Now, another busy week lays before me. Feeling rather purposeful lately, I am indulging in finding my creative balance before the hard work of summer is soon upon us.
About a year ago I read an article on decoupage, which is really a fancy word for cutting out pictures, pasting them on to an object, and coating it with a sealer. The project featured in the article used pictures cut out from a seed catalog sealed on to a photo frame. It was adorable. I filed away the idea until the right opportunity came up to try it. There was a plain memento box that had been getting increasingly dusty and dirty which was the perfect canvass for this craft project, and as seed catalogs began to trickle in, I put aside the ones that featured pictures of large, vibrant roses.
Here's everything you need- a paint brush, some sealer which you can find in the glue section at the craft store, some pictures, and an item to decorate.
This was a very easy project, quick, too.
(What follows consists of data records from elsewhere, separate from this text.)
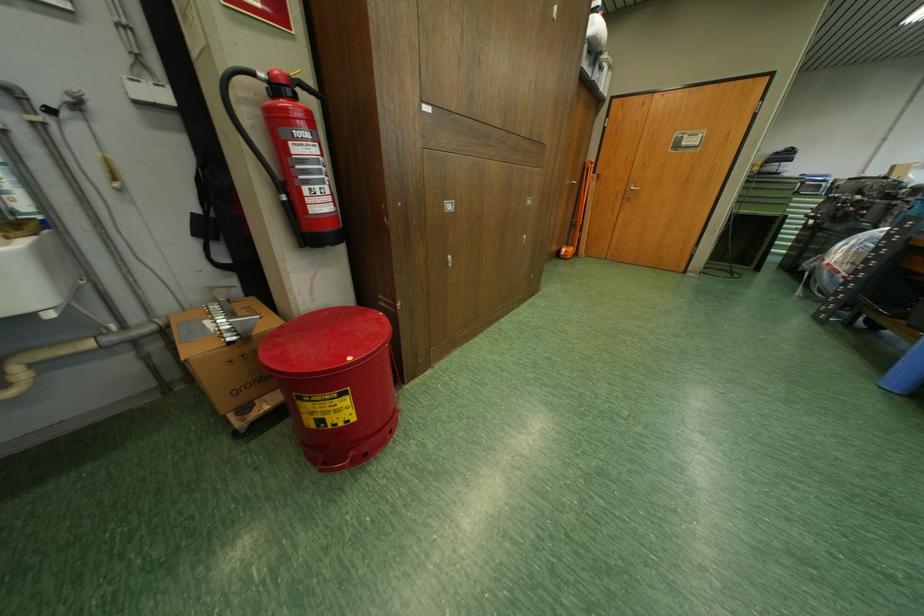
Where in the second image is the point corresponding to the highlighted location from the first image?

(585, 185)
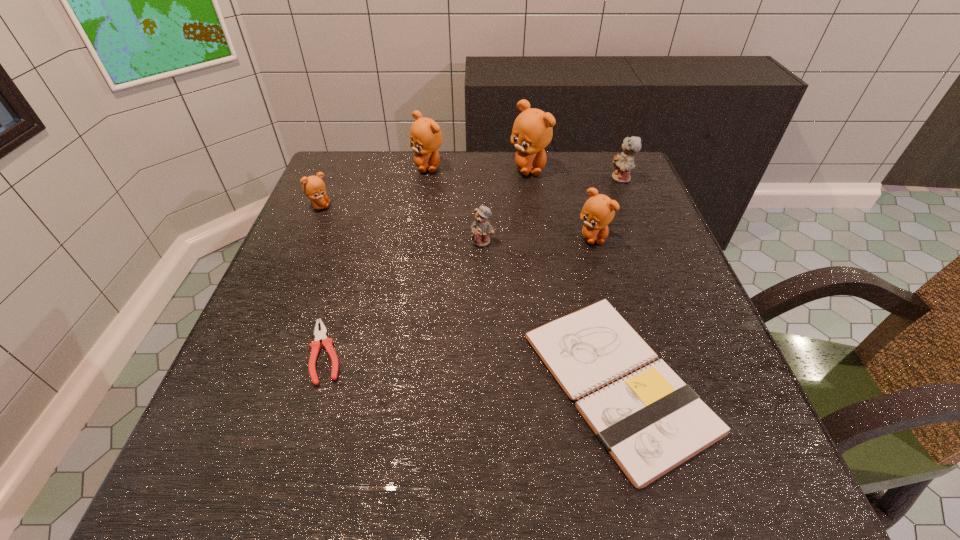
Identify the location of the nearer blue teddy bear. (481, 229).

Where is `the smaller blue teddy bear`? This screenshot has width=960, height=540. the smaller blue teddy bear is located at coordinates (481, 229).

The image size is (960, 540). Find the location of `notepad`. notepad is located at coordinates (650, 422).

This screenshot has height=540, width=960. In order to click on the shortest object in this screenshot , I will do `click(315, 346)`.

Where is `pliers`? The image size is (960, 540). pliers is located at coordinates (315, 346).

I want to click on vacant space located 0.390m on the face of the second brown teddy bear from right to left, so click(x=546, y=286).

Identify the location of vacant space located 0.170m on the face of the second biggest brown teddy bear. This screenshot has height=540, width=960. (420, 214).

Where is `vacant space located on the front-facing side of the farther blue teddy bear`? The width and height of the screenshot is (960, 540). vacant space located on the front-facing side of the farther blue teddy bear is located at coordinates (508, 179).

Find the location of a particular element. The height and width of the screenshot is (540, 960). free space located 0.230m on the front-facing side of the farther blue teddy bear is located at coordinates (523, 179).

The image size is (960, 540). Identify the location of free space located on the front-facing side of the farther blue teddy bear. (469, 179).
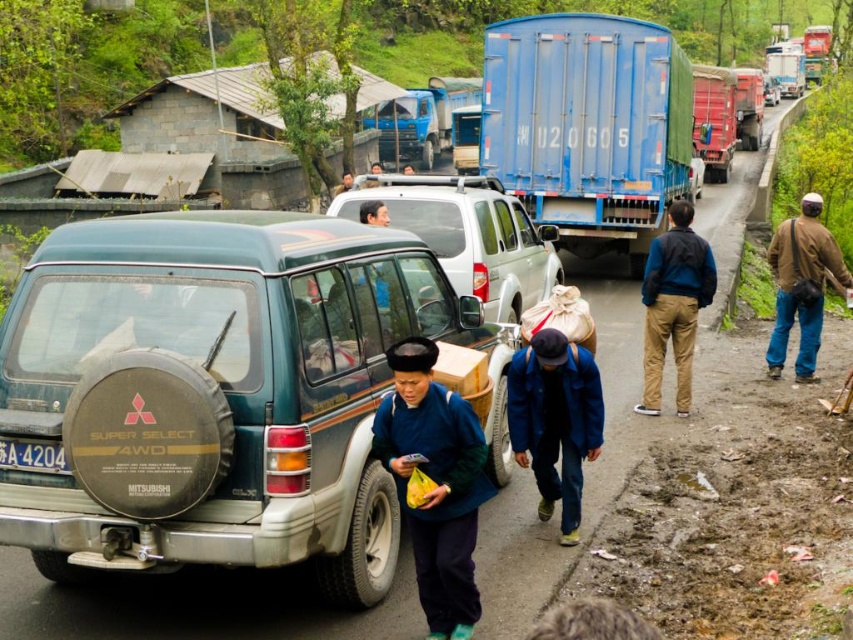
Between teal matte suv at center and brown cotton pants at right, which one has less height?

With less height is brown cotton pants at right.

Who is lower down, teal matte suv at center or brown cotton pants at right?

teal matte suv at center is lower down.

Describe the element at coordinates (236, 385) in the screenshot. I see `teal matte suv at center` at that location.

You are a GUI agent. You are given a task and a screenshot of the screen. Output one action in this format:
    pyautogui.click(x=<x>, y=<y>)
    Task: Click on the teal matte suv at center
    This screenshot has width=853, height=640.
    Given the screenshot: What is the action you would take?
    pyautogui.click(x=236, y=385)

The width and height of the screenshot is (853, 640). Describe the element at coordinates (236, 385) in the screenshot. I see `teal matte suv at center` at that location.

Is teal matte suv at center thinner than brown leather jacket at right?

In fact, teal matte suv at center might be wider than brown leather jacket at right.

Is point (302, 424) less distant than point (836, 268)?

That is True.

The image size is (853, 640). Find the location of `teal matte suv at center`. teal matte suv at center is located at coordinates (236, 385).

Between point (326, 490) and point (55, 458), which one is positioned in front?

Point (55, 458) is in front.

Who is positioned more to the right, teal matte suv at center or white plastic license plate at lower left?

From the viewer's perspective, teal matte suv at center appears more on the right side.

Is point (10, 428) positioned behind point (59, 452)?

No, it is in front of (59, 452).

Image resolution: width=853 pixels, height=640 pixels. I want to click on teal matte suv at center, so click(x=236, y=385).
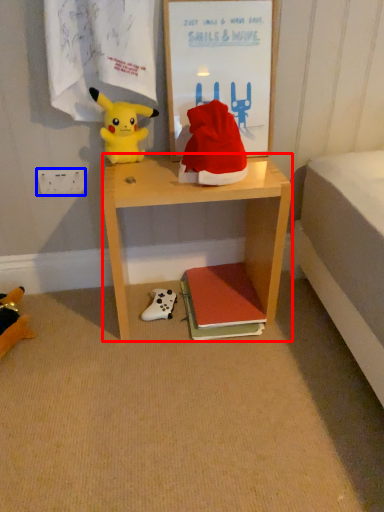
Question: Which of the following is the closest to the observer, desk (highlighted by a red box) or power outlet (highlighted by a blue box)?

Choices:
 (A) desk
 (B) power outlet

Answer: (A)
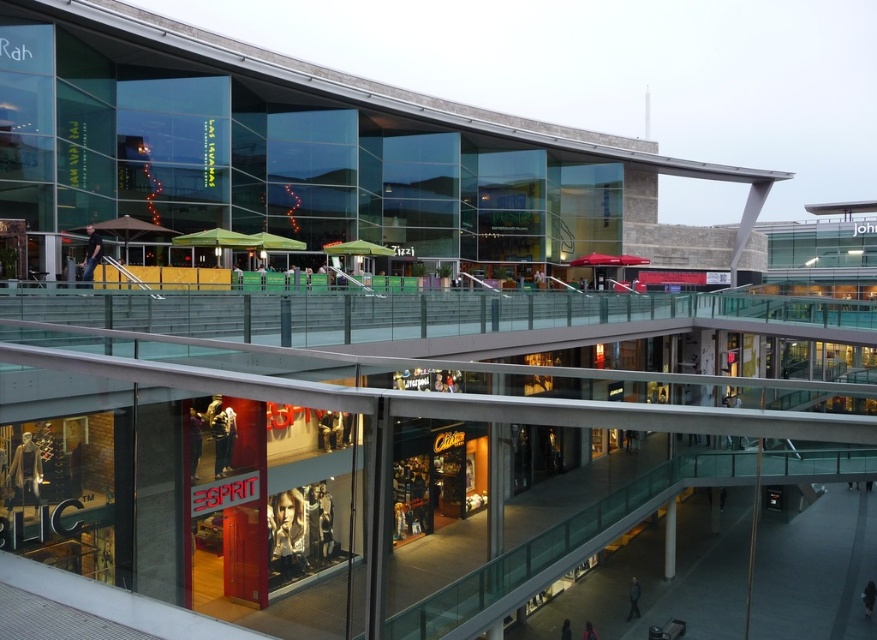
You are a customer in the mall and want to find the dark gray jacket at lower center. According to the coordinates provided, where should you look in the image?

The dark gray jacket at lower center is located at the 2D coordinates point (633, 598) in the image.

You are a store manager at the Esprit store and need to place a new display stand between the dark gray jacket at lower center and the dark blue jeans at lower center. The stand requires 1 meter of space. Can you fit it in the available space between them?

The dark gray jacket at lower center might be wider than dark blue jeans at lower center, but the exact width difference isn

You are standing at the entrance of the mall and want to locate the metallic silver poster at center. According to the mall layout, where should you look to find it?

The metallic silver poster at center is located at point (286, 532), so you should look towards the central area slightly to the right and lower middle section of the mall entrance.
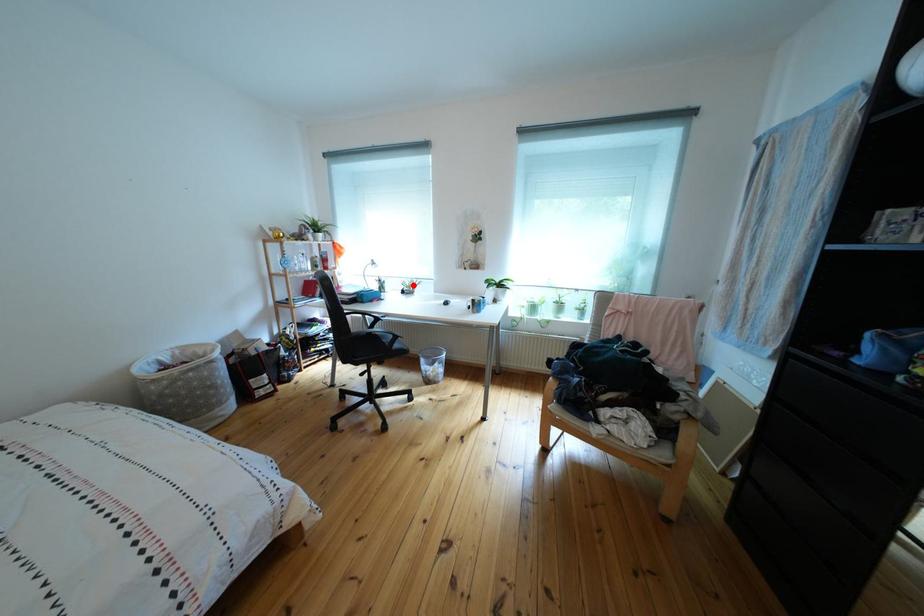
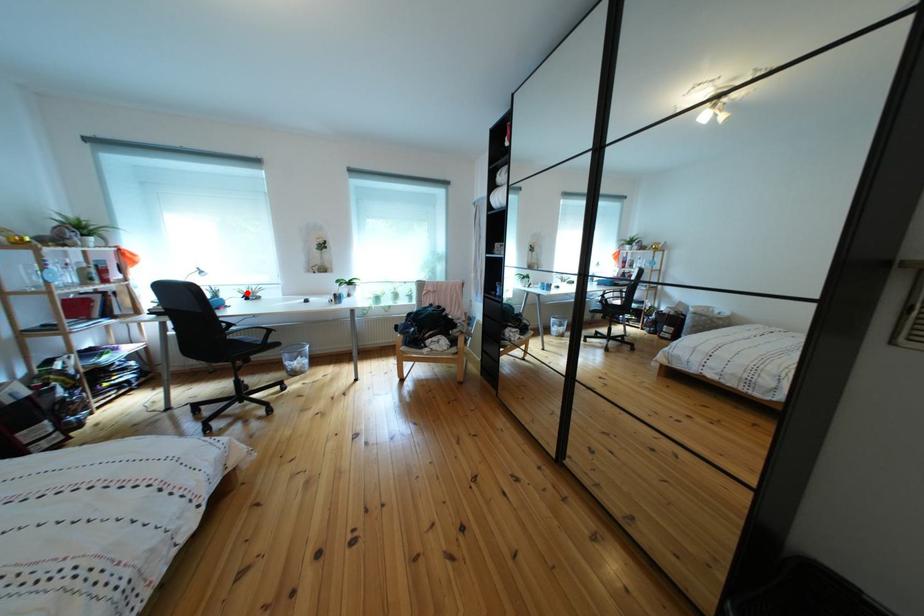
I am providing you with two images of the same scene from different viewpoints. A red point is marked on the first image and another point is marked on the second image. Are the points marked in image1 and image2 representing the same 3D position?

Yes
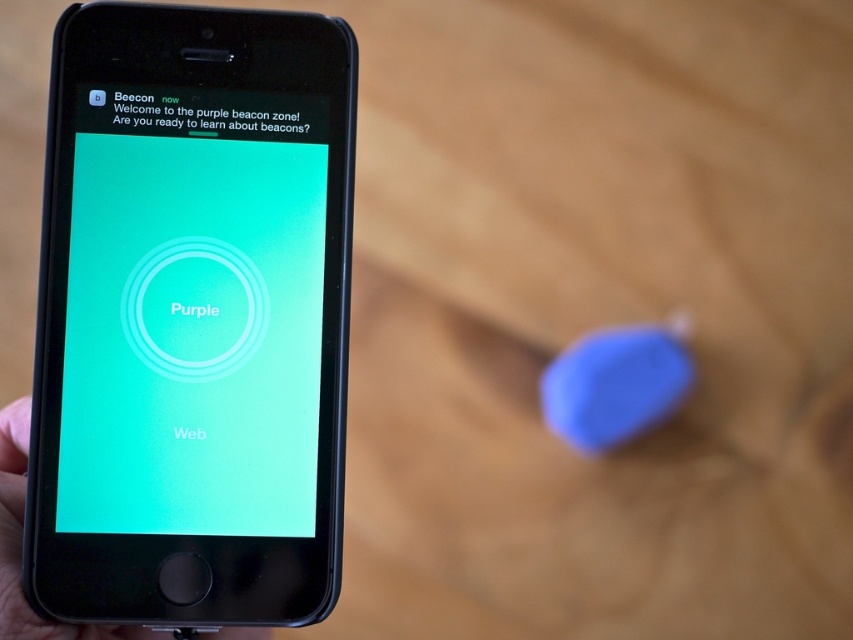
Question: Does purple matte beacon at upper left have a larger size compared to matte black phone at lower left?

Choices:
 (A) yes
 (B) no

Answer: (B)

Question: Which point is closer to the camera?

Choices:
 (A) (114, 412)
 (B) (4, 513)

Answer: (A)

Question: Which of the following is the closest to the observer?

Choices:
 (A) (271, 276)
 (B) (94, 113)

Answer: (A)

Question: Which of these objects is positioned farthest from the purple matte beacon at upper left?

Choices:
 (A) matte black phone at lower left
 (B) matte black smartphone at left

Answer: (A)

Question: Where is purple matte beacon at upper left located in relation to matte black phone at lower left in the image?

Choices:
 (A) left
 (B) right

Answer: (B)

Question: Can you confirm if purple matte beacon at upper left is positioned to the left of matte black phone at lower left?

Choices:
 (A) yes
 (B) no

Answer: (B)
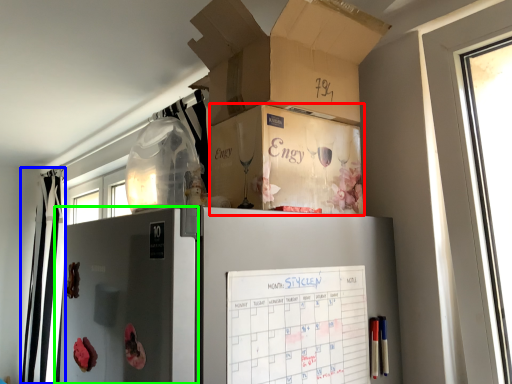
Question: Which is nearer to the storage box (highlighted by a red box)? curtain (highlighted by a blue box) or screen door (highlighted by a green box).

Choices:
 (A) curtain
 (B) screen door

Answer: (B)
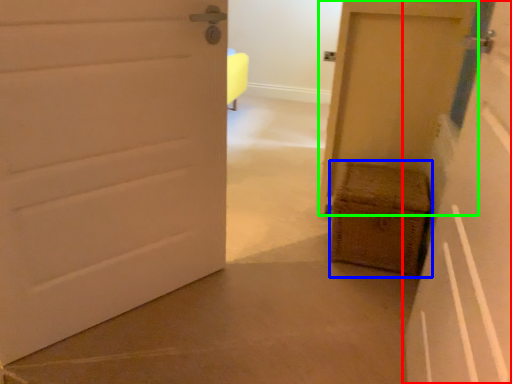
Question: Based on their relative distances, which object is nearer to door (highlighted by a red box)? Choose from basket (highlighted by a blue box) and door (highlighted by a green box).

Choices:
 (A) basket
 (B) door

Answer: (A)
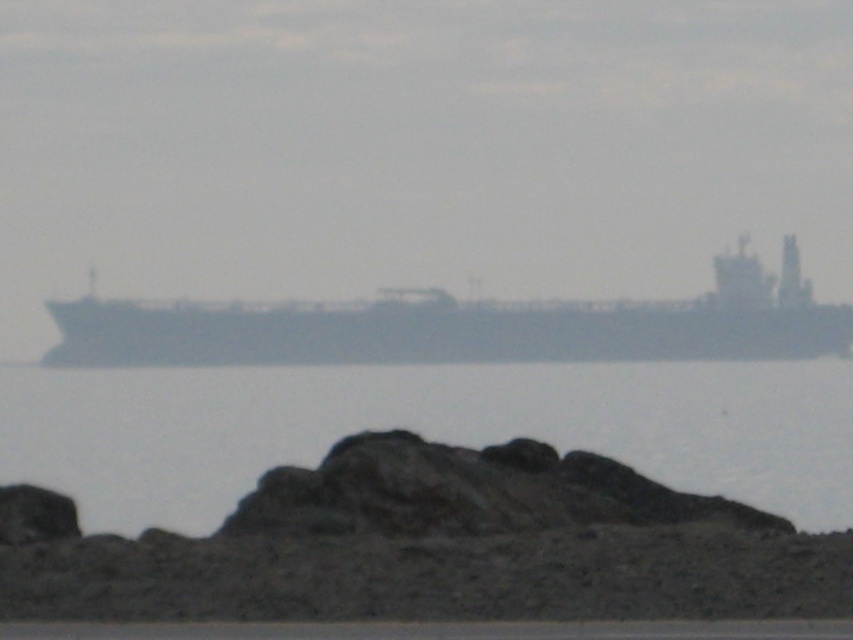
You are an observer standing on the shore looking at the gray matte ship at center and the transparent water at center. Which object appears closer to you?

The transparent water at center appears closer to you because it is shorter than the gray matte ship at center, making it seem nearer in the visual perspective.

You are standing on the ship and looking towards the point marked at coordinates (422, 428). What do you see at that location?

The point at coordinates (422, 428) indicates transparent water at center, so you see transparent water at that location.

You are standing at the point marked as point (816, 529) on the edge of the gravel pile. You want to walk to the ship in the background. Can you see the ship from your current position?

Yes, because the point (816, 529) is 15.65 meters away from the viewer, so the viewer can see the ship in the background from that position.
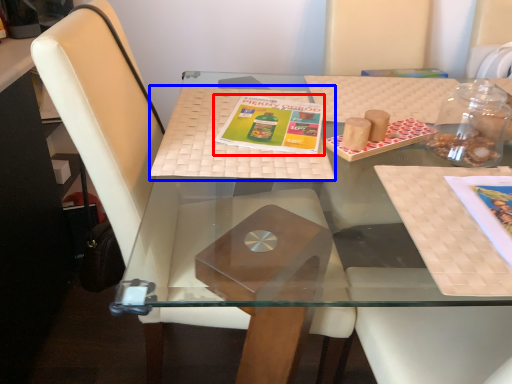
Question: Which object is closer to the camera taking this photo, book cover (highlighted by a red box) or place mat (highlighted by a blue box)?

Choices:
 (A) book cover
 (B) place mat

Answer: (B)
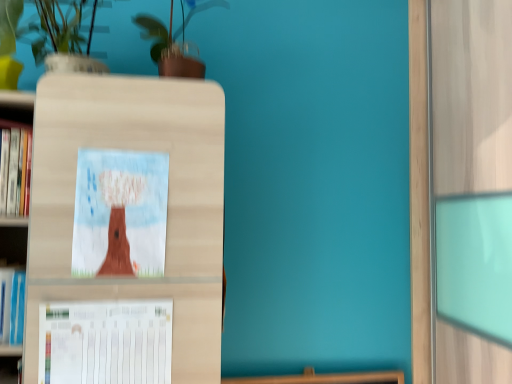
Question: Considering their positions, is white paper at lower left located in front of or behind green glossy plant at upper center?

Choices:
 (A) front
 (B) behind

Answer: (A)

Question: Would you say white paper at lower left is inside or outside green glossy plant at upper center?

Choices:
 (A) inside
 (B) outside

Answer: (B)

Question: Estimate the real-world distances between objects in this image. Which object is farther from the green glossy plant at upper center?

Choices:
 (A) matte cardboard picture frame at center
 (B) white matte vase at upper left
 (C) white paper at lower left

Answer: (C)

Question: Which object is positioned closest to the white paper at lower left?

Choices:
 (A) green glossy plant at upper center
 (B) matte cardboard picture frame at center
 (C) white matte vase at upper left

Answer: (B)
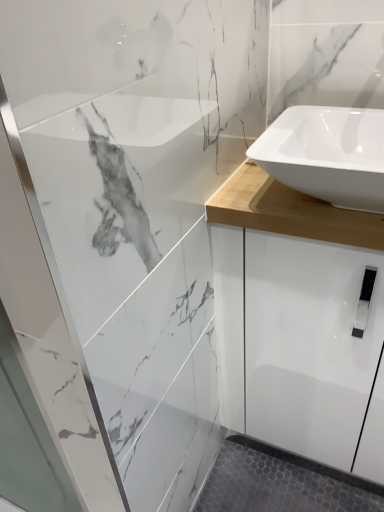
Question: Should I look upward or downward to see white glossy sink at upper right?

Choices:
 (A) up
 (B) down

Answer: (A)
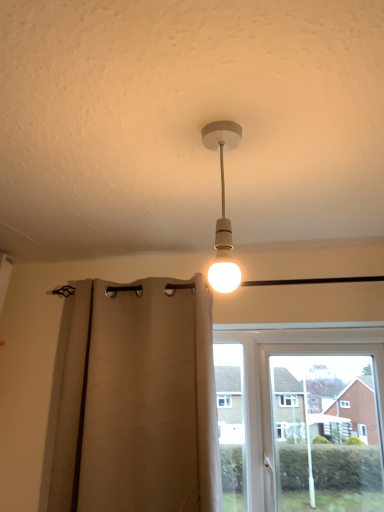
Question: Can you confirm if white matte bulb at center is wider than beige fabric curtain at center?

Choices:
 (A) yes
 (B) no

Answer: (B)

Question: Can you confirm if white matte bulb at center is positioned to the right of beige fabric curtain at center?

Choices:
 (A) yes
 (B) no

Answer: (A)

Question: Can you confirm if white matte bulb at center is taller than beige fabric curtain at center?

Choices:
 (A) yes
 (B) no

Answer: (B)

Question: Is white matte bulb at center oriented away from beige fabric curtain at center?

Choices:
 (A) yes
 (B) no

Answer: (B)

Question: Are white matte bulb at center and beige fabric curtain at center making contact?

Choices:
 (A) yes
 (B) no

Answer: (B)

Question: Can you confirm if white matte bulb at center is bigger than beige fabric curtain at center?

Choices:
 (A) yes
 (B) no

Answer: (B)

Question: Does beige fabric curtain at center have a lesser height compared to white matte bulb at center?

Choices:
 (A) yes
 (B) no

Answer: (B)

Question: From the image's perspective, is beige fabric curtain at center located above white matte bulb at center?

Choices:
 (A) yes
 (B) no

Answer: (B)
The sealer dries fast and doubles as glue. Aside from cutting out the roses, it took less than an hour to complete this. The results were worth it, I think. At least not bad for a first try. I used a matte sealer, but next time would probably try the gloss.
In the Kitchen:
One of the perks of being a librarian (there are only a few, and they are different for everybody) is having access to the newest cookbooks fresh off the press. I was delighted when a few copies of this one arrived...
"Fresh from Central Market" Cookbook: Favorite Recipes from the Standholders of the Nation's Oldest Farmer's Market in Lancaster, Pennsylvania, by Phyllis Pellman Good.I love farmer's markets, and although I don't recall ever visiting this specific one, which is located in Lancaster city proper, I knew the book would be a gold mine of delicious ideas. It was not a disappointment. Standholders past and present have generously contributed many wonderful recipes, and there is quite a variety, too. Anyone could find something to love in this book, whether it's the Old Fashioned Corn Fritters, Buttermilk Chicken, or authentic Amish Roast. But the first one to catch my eye was this delicious side...
Red Skinned Mashed Potatoes
2 and 1/2 lbs. red-skinned potatoes
1 clove minced garlic
1/2 tsp. salt
1/2 cup sour cream
3 oz. pkg. cream cheese, softened
1/2 tsp. garlic salt
1/2 tsp. black pepper
4 T butter cut into chunks
Wash potatoes, but do not peel. Cut into quarters.
Place potatoes, garlic, and 1/2 tsp. salt in soup pot. Add 2" water. Cover pot and cook potatoes until soft, about 20-30 minutes.
Drain liquid, and mash potatoes.
Add sour cream, cream cheese, garlic salt, pepper, and butter. Mix well.
Place in greased 2-quart baking dish. Bake, uncovered, at 350 for 30 minutes.
By the way, these are very hearty, and you will have no trouble feeding a small crowd with this one.